= Beginning of Section =

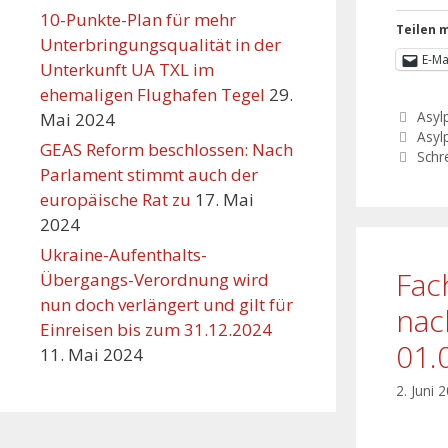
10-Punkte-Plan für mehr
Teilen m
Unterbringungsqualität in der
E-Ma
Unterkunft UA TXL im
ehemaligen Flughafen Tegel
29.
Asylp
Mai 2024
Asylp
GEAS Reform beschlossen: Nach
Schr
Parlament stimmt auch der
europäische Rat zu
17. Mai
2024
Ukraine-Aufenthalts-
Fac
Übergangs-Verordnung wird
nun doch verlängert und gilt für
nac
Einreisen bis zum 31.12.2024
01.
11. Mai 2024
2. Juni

= End of Section =
= Beginning of Section =

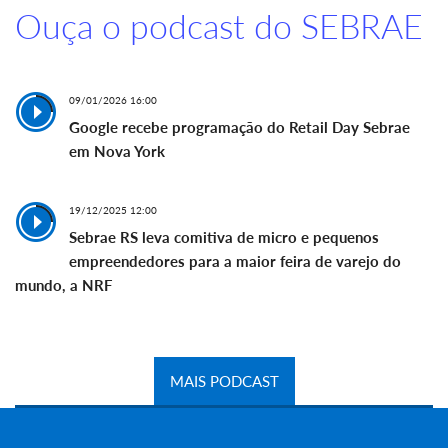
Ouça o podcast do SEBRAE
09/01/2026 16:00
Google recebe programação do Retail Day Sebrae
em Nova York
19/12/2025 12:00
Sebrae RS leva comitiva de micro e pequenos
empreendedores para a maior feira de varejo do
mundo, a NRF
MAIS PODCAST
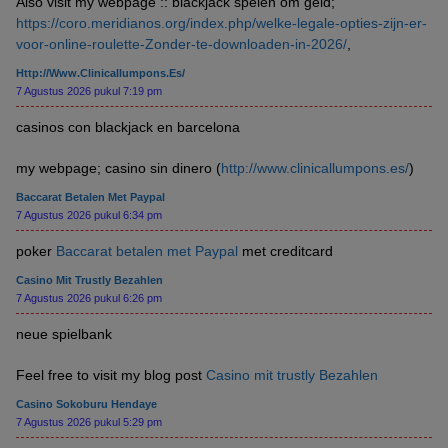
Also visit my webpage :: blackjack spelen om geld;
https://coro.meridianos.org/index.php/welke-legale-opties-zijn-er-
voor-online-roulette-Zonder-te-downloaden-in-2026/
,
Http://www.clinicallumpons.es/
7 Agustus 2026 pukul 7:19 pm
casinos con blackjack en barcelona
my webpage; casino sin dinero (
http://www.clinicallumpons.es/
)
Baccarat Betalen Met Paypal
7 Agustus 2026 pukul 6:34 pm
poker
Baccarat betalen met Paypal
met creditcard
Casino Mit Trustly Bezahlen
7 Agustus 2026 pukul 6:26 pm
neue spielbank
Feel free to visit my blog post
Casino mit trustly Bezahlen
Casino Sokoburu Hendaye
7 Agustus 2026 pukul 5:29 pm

= End of Section =

Would you output the lines above from the line holding "mundo, a NRF" up to and including the line holding "7 Agustus 2026 pukul 5:29 pm", exactly and only those, with no pictures?

## Response
mundo, a NRF
MAIS PODCAST
Also visit my webpage :: blackjack spelen om geld;
https://coro.meridianos.org/index.php/welke-legale-opties-zijn-er-
voor-online-roulette-Zonder-te-downloaden-in-2026/
,
Http://www.clinicallumpons.es/
7 Agustus 2026 pukul 7:19 pm
casinos con blackjack en barcelona
my webpage; casino sin dinero (
http://www.clinicallumpons.es/
)
Baccarat Betalen Met Paypal
7 Agustus 2026 pukul 6:34 pm
poker
Baccarat betalen met Paypal
met creditcard
Casino Mit Trustly Bezahlen
7 Agustus 2026 pukul 6:26 pm
neue spielbank
Feel free to visit my blog post
Casino mit trustly Bezahlen
Casino Sokoburu Hendaye
7 Agustus 2026 pukul 5:29 pm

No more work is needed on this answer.